- Records for this exercise -

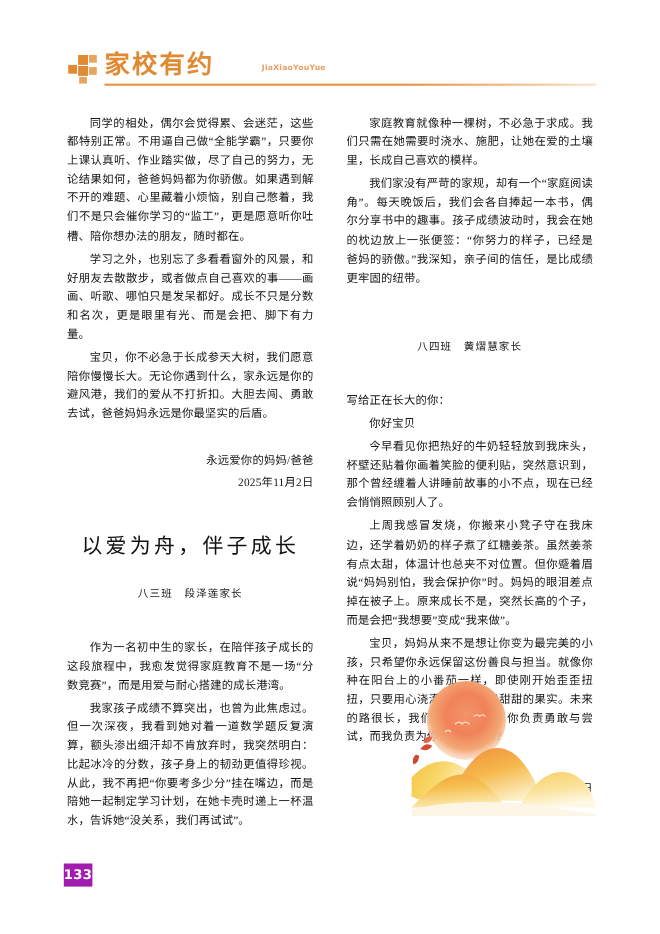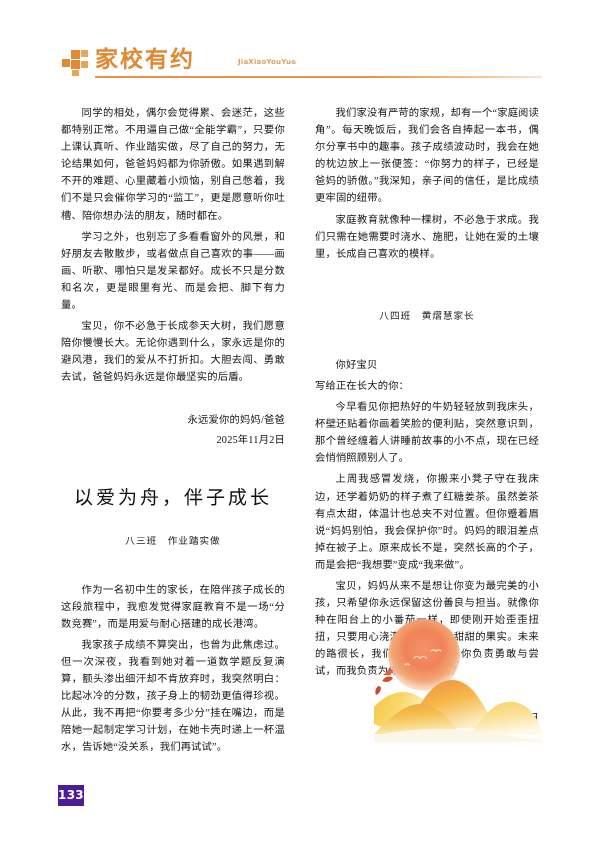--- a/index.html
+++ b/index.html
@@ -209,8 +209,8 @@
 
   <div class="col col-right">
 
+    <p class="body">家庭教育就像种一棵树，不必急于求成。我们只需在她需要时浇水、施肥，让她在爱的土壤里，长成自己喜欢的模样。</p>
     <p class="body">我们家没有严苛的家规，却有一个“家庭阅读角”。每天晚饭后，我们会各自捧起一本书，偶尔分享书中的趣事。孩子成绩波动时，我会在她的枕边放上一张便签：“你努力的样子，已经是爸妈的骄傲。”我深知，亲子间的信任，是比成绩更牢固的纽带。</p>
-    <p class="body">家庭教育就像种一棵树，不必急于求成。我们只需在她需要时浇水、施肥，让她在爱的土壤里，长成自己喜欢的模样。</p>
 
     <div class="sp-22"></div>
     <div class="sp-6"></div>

- Problem to work on -
A bare number is required: the count of lines above with the string "不必急于求成".

- Response to the exercise -
2